What are we missing?

The key idea at hand is that we're now talking about geometry problems in multiple dimensions. The infinitessimal \(dydx\) does not represent regular multiplication -- really, it represents an infinitessimal square in the coordinate plane of \(x\) and \(y\). \(dx\) and \(dy\) are infinitessimal vectors, and we know vector multiplication is a more complicated thing than regular multiplication. So, we define a new product called the "wedge-product" to construct an infinitessimal square area \(dA\) out of the sides of the square \(dx\) and \(dy\). \[ dA := dy \wedge dx \] But the rules a wedge product that we use to create these squares are a little different than regular multiplication. The two most important ones are as follows. The first rule is called nilpotence: \[ dx \wedge dx = dy \wedge dy = 0 \] Nilpotence means that you cann't use the same side twice to create an infinitessimal square. The second less obvious rule is called anti-commutativity: \[ dy \wedge dx = - dx \wedge dy \] Anti-commutativity happens because our infinitessimal areas have not just magnitude, but also orientation, and assembling the edges in the opposite order flips that orientation.

The one other rule of importance for the moment is scalar multiplication of infinitiessimals. If we multiply one or the other of these infinitessimal's by a scalar \(\alpha\), it changes the area by the same amount, and does not change any orientations, so \[ (\alpha dy ) \wedge dx = \alpha (dy \wedge dx) = dy \wedge (\alpha dx) \] And we have standard distributive laws. \[ (dx + dy ) \wedge dz = dx \wedge dz + dy \wedge dz \] \[ dz \wedge (dx + dy ) = dz \wedge dx + dz \wedge dy \]

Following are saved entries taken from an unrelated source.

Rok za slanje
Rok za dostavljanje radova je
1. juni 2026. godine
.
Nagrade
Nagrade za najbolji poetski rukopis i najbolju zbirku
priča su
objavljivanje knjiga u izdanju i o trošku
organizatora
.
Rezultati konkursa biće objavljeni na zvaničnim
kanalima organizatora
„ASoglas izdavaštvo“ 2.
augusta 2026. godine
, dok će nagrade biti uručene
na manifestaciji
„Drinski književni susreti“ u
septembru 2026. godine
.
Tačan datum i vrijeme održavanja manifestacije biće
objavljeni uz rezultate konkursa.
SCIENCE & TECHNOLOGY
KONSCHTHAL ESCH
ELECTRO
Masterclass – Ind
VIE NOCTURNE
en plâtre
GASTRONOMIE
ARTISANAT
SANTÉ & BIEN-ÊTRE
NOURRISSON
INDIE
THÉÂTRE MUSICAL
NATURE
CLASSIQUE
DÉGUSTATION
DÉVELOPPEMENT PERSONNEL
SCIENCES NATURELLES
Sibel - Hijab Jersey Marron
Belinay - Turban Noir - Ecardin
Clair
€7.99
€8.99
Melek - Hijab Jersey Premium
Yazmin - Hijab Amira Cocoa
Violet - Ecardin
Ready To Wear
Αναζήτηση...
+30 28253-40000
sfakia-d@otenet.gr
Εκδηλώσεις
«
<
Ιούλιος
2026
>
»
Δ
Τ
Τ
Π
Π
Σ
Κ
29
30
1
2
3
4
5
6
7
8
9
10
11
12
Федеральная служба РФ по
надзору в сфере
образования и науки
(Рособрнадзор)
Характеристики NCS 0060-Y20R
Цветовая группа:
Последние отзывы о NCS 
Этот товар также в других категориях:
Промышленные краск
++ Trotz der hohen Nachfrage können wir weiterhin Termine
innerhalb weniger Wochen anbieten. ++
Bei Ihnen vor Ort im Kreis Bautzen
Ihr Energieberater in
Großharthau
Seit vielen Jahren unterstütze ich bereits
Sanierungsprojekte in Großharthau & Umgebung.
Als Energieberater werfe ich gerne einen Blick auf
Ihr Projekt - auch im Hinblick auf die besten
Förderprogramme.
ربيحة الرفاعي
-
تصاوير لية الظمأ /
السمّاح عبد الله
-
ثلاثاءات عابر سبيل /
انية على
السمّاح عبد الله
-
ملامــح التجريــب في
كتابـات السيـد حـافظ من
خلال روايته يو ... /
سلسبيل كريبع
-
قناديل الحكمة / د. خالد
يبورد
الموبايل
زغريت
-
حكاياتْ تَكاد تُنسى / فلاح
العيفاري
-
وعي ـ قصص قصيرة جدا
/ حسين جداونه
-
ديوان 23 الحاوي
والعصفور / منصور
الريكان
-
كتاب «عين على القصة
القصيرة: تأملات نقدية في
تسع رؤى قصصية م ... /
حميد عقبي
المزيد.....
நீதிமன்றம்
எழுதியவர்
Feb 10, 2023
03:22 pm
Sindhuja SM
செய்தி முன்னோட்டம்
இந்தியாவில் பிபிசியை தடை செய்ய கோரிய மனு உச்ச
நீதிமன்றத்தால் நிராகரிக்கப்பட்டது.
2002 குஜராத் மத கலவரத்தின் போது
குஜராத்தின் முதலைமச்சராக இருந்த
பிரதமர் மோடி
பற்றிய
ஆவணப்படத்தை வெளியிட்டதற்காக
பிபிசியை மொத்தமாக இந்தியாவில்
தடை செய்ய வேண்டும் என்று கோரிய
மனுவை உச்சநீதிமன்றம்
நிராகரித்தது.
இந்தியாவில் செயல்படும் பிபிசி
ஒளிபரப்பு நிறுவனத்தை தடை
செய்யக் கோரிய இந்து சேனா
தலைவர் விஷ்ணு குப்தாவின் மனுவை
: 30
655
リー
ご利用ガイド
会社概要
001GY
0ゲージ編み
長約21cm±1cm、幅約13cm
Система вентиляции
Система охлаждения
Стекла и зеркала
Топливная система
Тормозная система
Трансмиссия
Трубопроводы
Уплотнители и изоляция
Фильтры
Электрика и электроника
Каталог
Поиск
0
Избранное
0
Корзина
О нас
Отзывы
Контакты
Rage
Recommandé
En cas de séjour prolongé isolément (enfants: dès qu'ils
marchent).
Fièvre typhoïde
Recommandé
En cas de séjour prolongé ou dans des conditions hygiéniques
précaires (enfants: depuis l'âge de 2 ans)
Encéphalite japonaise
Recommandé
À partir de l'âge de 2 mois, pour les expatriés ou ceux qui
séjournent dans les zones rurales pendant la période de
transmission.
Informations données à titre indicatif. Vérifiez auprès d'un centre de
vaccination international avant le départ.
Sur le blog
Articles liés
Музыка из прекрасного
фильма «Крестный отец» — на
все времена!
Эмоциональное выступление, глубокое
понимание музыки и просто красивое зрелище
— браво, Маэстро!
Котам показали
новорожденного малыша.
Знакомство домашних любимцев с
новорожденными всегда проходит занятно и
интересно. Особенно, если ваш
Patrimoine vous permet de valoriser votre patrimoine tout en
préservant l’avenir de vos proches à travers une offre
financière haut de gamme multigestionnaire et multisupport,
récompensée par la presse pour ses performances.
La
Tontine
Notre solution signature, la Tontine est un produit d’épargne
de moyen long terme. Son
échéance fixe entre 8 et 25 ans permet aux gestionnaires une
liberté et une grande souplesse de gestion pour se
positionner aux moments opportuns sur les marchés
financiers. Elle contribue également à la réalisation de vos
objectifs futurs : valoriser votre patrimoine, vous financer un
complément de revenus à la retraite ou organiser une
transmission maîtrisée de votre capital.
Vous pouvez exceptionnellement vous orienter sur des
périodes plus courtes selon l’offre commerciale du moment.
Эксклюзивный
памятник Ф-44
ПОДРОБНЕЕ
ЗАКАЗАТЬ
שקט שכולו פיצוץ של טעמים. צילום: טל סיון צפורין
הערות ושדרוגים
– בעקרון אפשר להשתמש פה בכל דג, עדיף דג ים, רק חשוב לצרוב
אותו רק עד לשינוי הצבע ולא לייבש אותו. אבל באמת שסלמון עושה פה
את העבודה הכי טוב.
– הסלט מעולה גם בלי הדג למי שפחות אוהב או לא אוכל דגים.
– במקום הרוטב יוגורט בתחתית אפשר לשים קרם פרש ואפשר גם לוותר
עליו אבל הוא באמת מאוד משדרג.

Fixing our simple linear change of variables

So, let's go back and rewrite our integral using the wedge product for infinitessimal vectors. \[ \iint_{\Omega} f(x+y,x-y) dy \wedge dx \] \[ \iint_{\Omega^*} f(u,v) \frac{1}{4} (du-dv) \wedge (du+dv) \] \[ \iint_{\Omega^*} f(u,v) \frac{1}{4} ( du \wedge du + du \wedge dv - dv \wedge du - dv \wedge dv ) \] Now, applying our new rules, \[ \iint_{\Omega^*} f(u,v) \frac{1}{4} 2 du \wedge dv \] \[ \iint_{\Omega^*} f(u,v) \frac{1}{2} du \wedge dv \]

Deriving the rule for a change of variables to polar coordinates

Starting with an integral in cartessian coordinates, \[ \iint_{\Omega} f(x,y) dx \wedge dy \] The transform to polar coordinates is \[ x = r \cos \theta, \; y = r \sin \theta \] so the infinitessimal transform is \[ dx = \cos \theta dr - r \sin \theta d\theta , \; dy = \sin \theta dr + r \cos \theta d\theta \] \begin{align} dx \wedge dy &= ( \cos \theta dr - r \sin \theta d\theta ) \wedge ( \sin \theta dr + r \cos \theta d\theta ) \\ &= \cos \theta \sin \theta dr \wedge dr + r \cos^2 \theta dr \wedge d\theta \\ & \quad\quad - r \sin^2 \theta d\theta \wedge dr - r^2 \sin \theta \cos \theta d\theta \wedge d\theta \\ &= r \cos^2 \theta dr \wedge d\theta + r \sin^2 \theta dr \wedge d\theta \\ &= r (dr \wedge d\theta) \end{align} Notice that in this calculation, we've used the rule for switching the order of infinitessimals and the nilpotence rule.

Substituting, we obtain our standard formula \begin{align} \iint_{\Omega} f(x,y) dx dy &= \iint_{\Omega} f(x,y) dx \wedge dy \\ &= \int_{\Omega^*} f(r,\theta) r dr \wedge d\theta \\ &= \int_{\Omega^*} f(r,\theta) r dr d\theta \end{align} Now, this is the exact same thing you get if you use the standard formula involving determinants of the Jacobian matrix, but it's a much more direct derivation that you can do easily on a test if you forgot the formula.

Rules for spherical coordinates and radial coordinate transforms in 3 dimensions can be derived in the same way.